À l'aube, Julián se réveilla et constata que son lit était vide. Il ressentit la terreur glaciale qui saisit les adultes lorsqu'ils réalisent qu'un enfant peut disparaître dans l'immensité du monde. Il fouilla l'hôpital. Rien. Ils retournèrent au bâtiment. Doña Chela dit avoir entendu des pas à trois heures du matin. Julián vérifia les caméras de sécurité : on y voyait Valeria partir, vêtue d'un gros manteau et portant un sac à dos. Puis il se souvint du refuge près de l'hôpital. Il traversa la tempête en voiture et frappa désespérément à la porte.
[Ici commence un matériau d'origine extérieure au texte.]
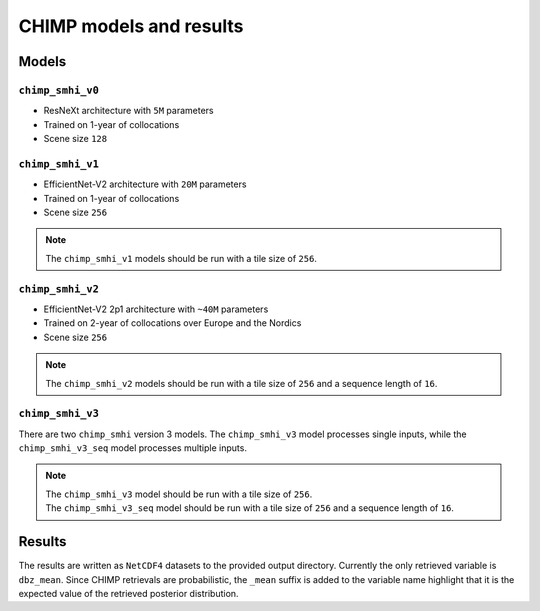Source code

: CHIMP models and results
========================

Models
------

``chimp_smhi_v0``
+++++++++++++++++

- ResNeXt architecture with ``5M`` parameters
- Trained on 1-year of collocations
- Scene size ``128``


``chimp_smhi_v1``
+++++++++++++++++

- EfficientNet-V2 architecture with ``20M`` parameters
- Trained on 1-year of collocations
- Scene size ``256``

.. note::
    The ``chimp_smhi_v1``  models should be run with a tile size of ``256``.


``chimp_smhi_v2``
+++++++++++++++++

- EfficientNet-V2 2p1 architecture with ``~40M`` parameters
- Trained on 2-year of collocations over Europe and the Nordics
- Scene size ``256``

.. note::
    The ``chimp_smhi_v2``  models should be run with a tile size of ``256`` and a sequence length of ``16``.


``chimp_smhi_v3``
+++++++++++++++++

There are two ``chimp_smhi`` version 3 models. The ``chimp_smhi_v3`` model processes single inputs, while the
``chimp_smhi_v3_seq`` model processes multiple inputs.

.. note::
    | The ``chimp_smhi_v3``  model should be run with a tile size of ``256``.
    | The ``chimp_smhi_v3_seq``  model should be run with a tile size of ``256`` and a sequence length of ``16``.


Results
--------

The results are written as ``NetCDF4`` datasets to the provided output directory.
Currently the only retrieved variable is ``dbz_mean``. Since CHIMP retrievals are probabilistic, the ``_mean``
suffix is added to the variable name highlight that it is the expected value of the retrieved posterior distribution.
La responsable le regarda avec scepticisme, puis finit par lui désigner un matelas : Valeria, trempée, tremblante, fixait le plafond comme si elle avait perdu tout espoir.
« Pourquoi es-tu partie comme ça ? » demanda-t-il en s'asseyant à côté d'elle.
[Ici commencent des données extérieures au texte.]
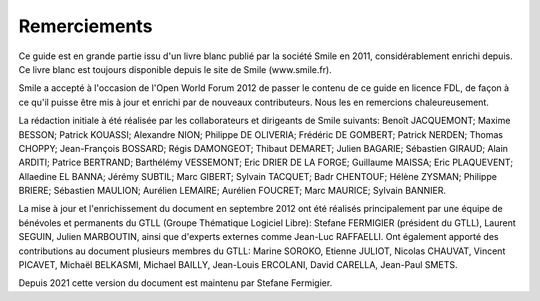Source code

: Remerciements
=============

Ce guide est en grande partie issu d'un livre blanc publié par la
société Smile en 2011, considérablement enrichi depuis. Ce livre
blanc est toujours disponible depuis le site de Smile (www.smile.fr).

Smile a accepté à l'occasion de l'Open World Forum 2012 de passer
le contenu de ce guide en licence FDL, de façon à ce qu'il puisse
être mis à jour et enrichi par de nouveaux contributeurs. Nous les
en remercions chaleureusement.

La rédaction initiale à été réalisée par les collaborateurs et
dirigeants de Smile suivants: Benoît JACQUEMONT; Maxime BESSON;
Patrick KOUASSI; Alexandre NION; Philippe DE OLIVERIA; Frédéric DE
GOMBERT; Patrick NERDEN; Thomas CHOPPY; Jean-François BOSSARD; Régis
DAMONGEOT; Thibaut DEMARET; Julien BAGARIE; Sébastien GIRAUD; Alain
ARDITI; Patrice BERTRAND; Barthélémy VESSEMONT; Eric DRIER DE LA
FORGE; Guillaume MAISSA; Eric PLAQUEVENT; Allaedine EL BANNA; Jérémy
SUBTIL; Marc GIBERT; Sylvain TACQUET; Badr CHENTOUF; Hélène ZYSMAN;
Philippe BRIERE; Sébastien MAULION; Aurélien LEMAIRE; Aurélien
FOUCRET; Marc MAURICE; Sylvain BANNIER.

La mise à jour et l'enrichissement du document en septembre 2012
ont été réalisés principalement par une équipe de bénévoles et
permanents du GTLL (Groupe Thématique Logiciel Libre): Stefane
FERMIGIER (président du GTLL), Laurent SEGUIN, Julien MARBOUTIN,
ainsi que d'experts externes comme Jean-Luc RAFFAELLI. Ont également
apporté des contributions au document plusieurs membres du GTLL:
Marine SOROKO, Etienne JULIOT, Nicolas CHAUVAT, Vincent PICAVET,
Michaël BELKASMI, Michael BAILLY, Jean-Louis ERCOLANI, David CARELLA,
Jean-Paul SMETS.

Depuis 2021 cette version du document est maintenu par Stefane
Fermigier.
Valeria ne s'est pas défendue. Elle a simplement dit la vérité :
—Je n'ai plus de maison. Je ne voulais plus le déranger. Je voulais juste… un endroit stable. Pour que ma mère puisse se réveiller et que je ne sois pas perdue.
Julian la serra fort dans ses bras, comme on serre quelqu'un dans ses bras qu'on ne va plus lâcher.
—Vous n’êtes plus seul.
À partir de ce moment, tout a basculé par des actes, et non par des paroles. Julián a fait appel à des avocats, a bloqué toute expulsion, a enquêté sur les signatures falsifiées et a demandé à une infirmière bienveillante nommée Clara de l'aider discrètement. Il a trouvé une petite maison tranquille avec un jardin, deux chambres et une cuisine propre. Lorsque Valeria a franchi le seuil, elle n'a ni couru, ni crié, ni fait d'esclandre. Elle a marché lentement, effleurant la table et la chaise, le regard perdu par la fenêtre, comme quelqu'un qui craint que la paix ne soit qu'un piège.